Records from a data source
---*---

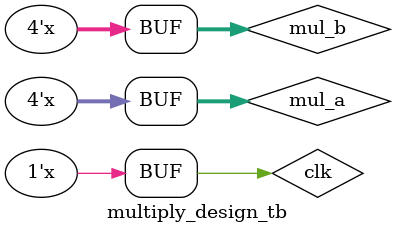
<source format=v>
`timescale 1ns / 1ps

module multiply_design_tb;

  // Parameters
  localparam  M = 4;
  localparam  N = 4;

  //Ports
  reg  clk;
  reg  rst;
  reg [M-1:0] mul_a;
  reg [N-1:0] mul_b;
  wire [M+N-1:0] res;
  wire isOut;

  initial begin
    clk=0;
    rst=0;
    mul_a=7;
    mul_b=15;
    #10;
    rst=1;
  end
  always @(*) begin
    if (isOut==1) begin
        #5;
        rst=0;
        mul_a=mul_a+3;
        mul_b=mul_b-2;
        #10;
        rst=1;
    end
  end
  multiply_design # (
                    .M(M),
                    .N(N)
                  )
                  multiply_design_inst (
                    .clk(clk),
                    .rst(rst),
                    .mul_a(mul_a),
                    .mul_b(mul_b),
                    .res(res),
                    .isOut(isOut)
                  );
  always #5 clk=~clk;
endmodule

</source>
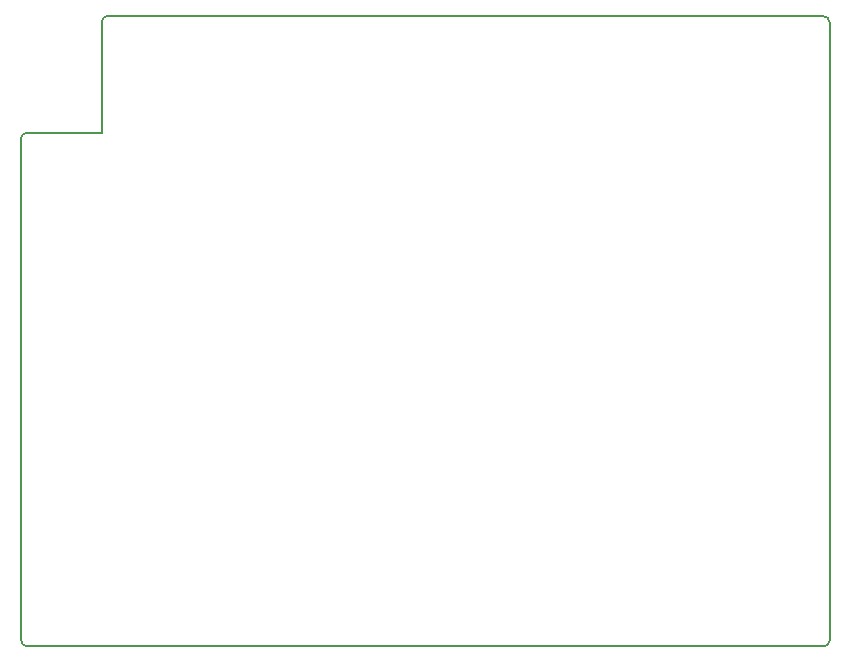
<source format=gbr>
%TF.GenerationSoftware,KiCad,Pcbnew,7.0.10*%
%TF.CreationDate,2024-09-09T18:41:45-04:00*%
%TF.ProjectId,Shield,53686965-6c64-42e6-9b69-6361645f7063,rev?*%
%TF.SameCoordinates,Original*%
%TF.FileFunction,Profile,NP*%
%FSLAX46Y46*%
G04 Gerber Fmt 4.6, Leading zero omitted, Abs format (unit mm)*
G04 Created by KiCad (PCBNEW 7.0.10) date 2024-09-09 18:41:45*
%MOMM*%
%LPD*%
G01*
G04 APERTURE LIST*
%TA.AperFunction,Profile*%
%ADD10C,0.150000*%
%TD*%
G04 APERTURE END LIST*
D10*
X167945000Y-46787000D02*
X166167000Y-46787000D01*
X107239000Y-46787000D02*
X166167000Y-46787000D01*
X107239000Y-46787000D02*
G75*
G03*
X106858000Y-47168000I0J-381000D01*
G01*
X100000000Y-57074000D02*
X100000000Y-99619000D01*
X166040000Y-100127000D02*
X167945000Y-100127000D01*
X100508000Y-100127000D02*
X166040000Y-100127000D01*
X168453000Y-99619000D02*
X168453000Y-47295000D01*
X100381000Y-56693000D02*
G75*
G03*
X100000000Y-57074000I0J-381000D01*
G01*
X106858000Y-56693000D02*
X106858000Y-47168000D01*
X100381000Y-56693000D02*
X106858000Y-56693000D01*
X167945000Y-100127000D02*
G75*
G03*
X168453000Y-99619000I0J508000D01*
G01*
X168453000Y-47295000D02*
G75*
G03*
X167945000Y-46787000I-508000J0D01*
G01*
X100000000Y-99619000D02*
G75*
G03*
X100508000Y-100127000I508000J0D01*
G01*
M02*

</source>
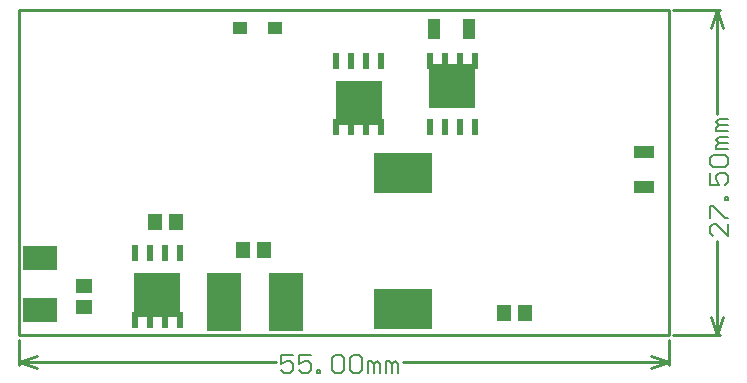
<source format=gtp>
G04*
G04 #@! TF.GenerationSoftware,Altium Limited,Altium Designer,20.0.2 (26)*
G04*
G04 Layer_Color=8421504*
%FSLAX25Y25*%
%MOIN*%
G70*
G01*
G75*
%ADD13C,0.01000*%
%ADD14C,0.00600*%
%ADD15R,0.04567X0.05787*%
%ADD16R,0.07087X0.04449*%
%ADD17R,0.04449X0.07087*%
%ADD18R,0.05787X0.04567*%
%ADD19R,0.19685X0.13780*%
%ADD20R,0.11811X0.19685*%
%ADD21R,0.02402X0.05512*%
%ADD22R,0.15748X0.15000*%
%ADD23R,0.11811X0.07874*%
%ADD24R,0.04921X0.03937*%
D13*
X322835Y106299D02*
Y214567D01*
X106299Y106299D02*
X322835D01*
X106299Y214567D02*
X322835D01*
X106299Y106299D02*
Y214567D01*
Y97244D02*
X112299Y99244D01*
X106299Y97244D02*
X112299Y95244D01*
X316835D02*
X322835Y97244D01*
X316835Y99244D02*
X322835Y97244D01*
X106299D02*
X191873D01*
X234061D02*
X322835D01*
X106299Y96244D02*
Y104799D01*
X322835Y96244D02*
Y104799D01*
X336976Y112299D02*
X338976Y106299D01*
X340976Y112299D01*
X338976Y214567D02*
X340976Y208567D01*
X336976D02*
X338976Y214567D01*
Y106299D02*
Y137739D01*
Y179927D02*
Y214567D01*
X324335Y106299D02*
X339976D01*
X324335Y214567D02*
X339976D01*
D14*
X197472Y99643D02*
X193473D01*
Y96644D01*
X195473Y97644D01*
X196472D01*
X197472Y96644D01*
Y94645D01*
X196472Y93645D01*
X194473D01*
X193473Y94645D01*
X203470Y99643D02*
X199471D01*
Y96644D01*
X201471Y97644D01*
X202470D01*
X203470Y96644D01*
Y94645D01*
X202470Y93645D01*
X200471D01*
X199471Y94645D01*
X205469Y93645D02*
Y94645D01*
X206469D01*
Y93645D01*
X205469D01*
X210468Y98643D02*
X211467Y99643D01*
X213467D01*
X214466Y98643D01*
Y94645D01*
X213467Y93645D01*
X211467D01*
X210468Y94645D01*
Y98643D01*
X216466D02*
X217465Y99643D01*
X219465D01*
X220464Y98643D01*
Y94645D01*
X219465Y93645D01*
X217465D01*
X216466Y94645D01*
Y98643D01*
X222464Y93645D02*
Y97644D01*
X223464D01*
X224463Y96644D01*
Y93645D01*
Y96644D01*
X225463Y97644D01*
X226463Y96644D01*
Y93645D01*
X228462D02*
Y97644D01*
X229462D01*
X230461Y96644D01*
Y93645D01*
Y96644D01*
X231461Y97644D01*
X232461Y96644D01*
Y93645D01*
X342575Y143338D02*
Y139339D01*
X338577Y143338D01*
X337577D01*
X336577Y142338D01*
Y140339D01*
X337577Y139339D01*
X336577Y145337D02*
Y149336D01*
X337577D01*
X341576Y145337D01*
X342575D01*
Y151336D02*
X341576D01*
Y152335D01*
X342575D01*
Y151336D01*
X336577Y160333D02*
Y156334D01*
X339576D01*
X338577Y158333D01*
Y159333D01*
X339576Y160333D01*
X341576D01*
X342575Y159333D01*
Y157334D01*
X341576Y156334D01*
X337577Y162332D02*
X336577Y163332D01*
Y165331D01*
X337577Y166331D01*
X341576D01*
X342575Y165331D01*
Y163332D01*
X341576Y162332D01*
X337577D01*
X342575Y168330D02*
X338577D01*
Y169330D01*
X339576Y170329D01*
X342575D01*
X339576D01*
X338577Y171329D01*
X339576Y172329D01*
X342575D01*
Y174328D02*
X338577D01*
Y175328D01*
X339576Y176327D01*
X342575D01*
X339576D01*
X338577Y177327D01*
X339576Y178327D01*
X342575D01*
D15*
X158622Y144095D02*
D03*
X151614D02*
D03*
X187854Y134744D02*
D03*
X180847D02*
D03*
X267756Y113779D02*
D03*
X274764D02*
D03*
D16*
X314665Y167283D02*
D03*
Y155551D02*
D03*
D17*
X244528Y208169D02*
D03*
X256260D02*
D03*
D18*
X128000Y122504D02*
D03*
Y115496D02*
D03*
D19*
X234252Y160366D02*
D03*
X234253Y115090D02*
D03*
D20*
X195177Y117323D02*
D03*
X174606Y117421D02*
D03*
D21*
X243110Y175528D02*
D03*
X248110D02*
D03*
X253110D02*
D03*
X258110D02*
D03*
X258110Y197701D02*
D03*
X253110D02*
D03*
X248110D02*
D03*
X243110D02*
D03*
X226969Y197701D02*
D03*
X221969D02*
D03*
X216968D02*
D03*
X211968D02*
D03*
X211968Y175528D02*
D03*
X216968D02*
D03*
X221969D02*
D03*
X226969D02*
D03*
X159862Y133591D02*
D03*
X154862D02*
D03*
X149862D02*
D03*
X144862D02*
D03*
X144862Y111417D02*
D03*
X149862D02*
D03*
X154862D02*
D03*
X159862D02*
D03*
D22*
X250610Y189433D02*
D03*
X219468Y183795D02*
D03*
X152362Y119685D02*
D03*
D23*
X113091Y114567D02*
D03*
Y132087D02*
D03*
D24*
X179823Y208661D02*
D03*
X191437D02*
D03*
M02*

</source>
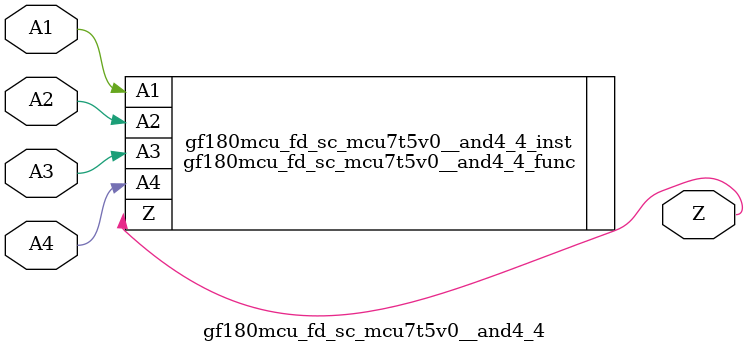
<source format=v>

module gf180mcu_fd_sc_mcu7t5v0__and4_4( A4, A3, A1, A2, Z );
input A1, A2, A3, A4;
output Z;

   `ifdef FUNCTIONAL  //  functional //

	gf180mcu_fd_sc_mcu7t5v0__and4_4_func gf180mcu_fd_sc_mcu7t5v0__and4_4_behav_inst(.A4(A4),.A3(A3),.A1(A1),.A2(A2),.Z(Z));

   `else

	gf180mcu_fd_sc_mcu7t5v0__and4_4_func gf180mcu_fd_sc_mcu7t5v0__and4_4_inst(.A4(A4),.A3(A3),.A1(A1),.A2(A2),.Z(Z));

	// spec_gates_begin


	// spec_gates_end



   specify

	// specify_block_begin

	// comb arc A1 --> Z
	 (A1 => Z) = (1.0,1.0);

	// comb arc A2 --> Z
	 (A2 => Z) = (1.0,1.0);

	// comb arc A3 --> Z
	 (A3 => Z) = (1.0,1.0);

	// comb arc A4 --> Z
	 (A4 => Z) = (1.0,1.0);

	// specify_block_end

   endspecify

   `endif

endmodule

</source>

---*---

▶ _What needs to be done_
Reprint exactly the lines above that start at the one with "X225463Y97644D01*" and end at the one with "X159862D02*", keeping both and adding none.

▶ _Exercise output_
X225463Y97644D01*
X226463Y96644D01*
Y93645D01*
X228462D02*
Y97644D01*
X229462D01*
X230461Y96644D01*
Y93645D01*
Y96644D01*
X231461Y97644D01*
X232461Y96644D01*
Y93645D01*
X342575Y143338D02*
Y139339D01*
X338577Y143338D01*
X337577D01*
X336577Y142338D01*
Y140339D01*
X337577Y139339D01*
X336577Y145337D02*
Y149336D01*
X337577D01*
X341576Y145337D01*
X342575D01*
Y151336D02*
X341576D01*
Y152335D01*
X342575D01*
Y151336D01*
X336577Y160333D02*
Y156334D01*
X339576D01*
X338577Y158333D01*
Y159333D01*
X339576Y160333D01*
X341576D01*
X342575Y159333D01*
Y157334D01*
X341576Y156334D01*
X337577Y162332D02*
X336577Y163332D01*
Y165331D01*
X337577Y166331D01*
X341576D01*
X342575Y165331D01*
Y163332D01*
X341576Y162332D01*
X337577D01*
X342575Y168330D02*
X338577D01*
Y169330D01*
X339576Y170329D01*
X342575D01*
X339576D01*
X338577Y171329D01*
X339576Y172329D01*
X342575D01*
Y174328D02*
X338577D01*
Y175328D01*
X339576Y176327D01*
X342575D01*
X339576D01*
X338577Y177327D01*
X339576Y178327D01*
X342575D01*
D15*
X158622Y144095D02*
D03*
X151614D02*
D03*
X187854Y134744D02*
D03*
X180847D02*
D03*
X267756Y113779D02*
D03*
X274764D02*
D03*
D16*
X314665Y167283D02*
D03*
Y155551D02*
D03*
D17*
X244528Y208169D02*
D03*
X256260D02*
D03*
D18*
X128000Y122504D02*
D03*
Y115496D02*
D03*
D19*
X234252Y160366D02*
D03*
X234253Y115090D02*
D03*
D20*
X195177Y117323D02*
D03*
X174606Y117421D02*
D03*
D21*
X243110Y175528D02*
D03*
X248110D02*
D03*
X253110D02*
D03*
X258110D02*
D03*
X258110Y197701D02*
D03*
X253110D02*
D03*
X248110D02*
D03*
X243110D02*
D03*
X226969Y197701D02*
D03*
X221969D02*
D03*
X216968D02*
D03*
X211968D02*
D03*
X211968Y175528D02*
D03*
X216968D02*
D03*
X221969D02*
D03*
X226969D02*
D03*
X159862Y133591D02*
D03*
X154862D02*
D03*
X149862D02*
D03*
X144862D02*
D03*
X144862Y111417D02*
D03*
X149862D02*
D03*
X154862D02*
D03*
X159862D02*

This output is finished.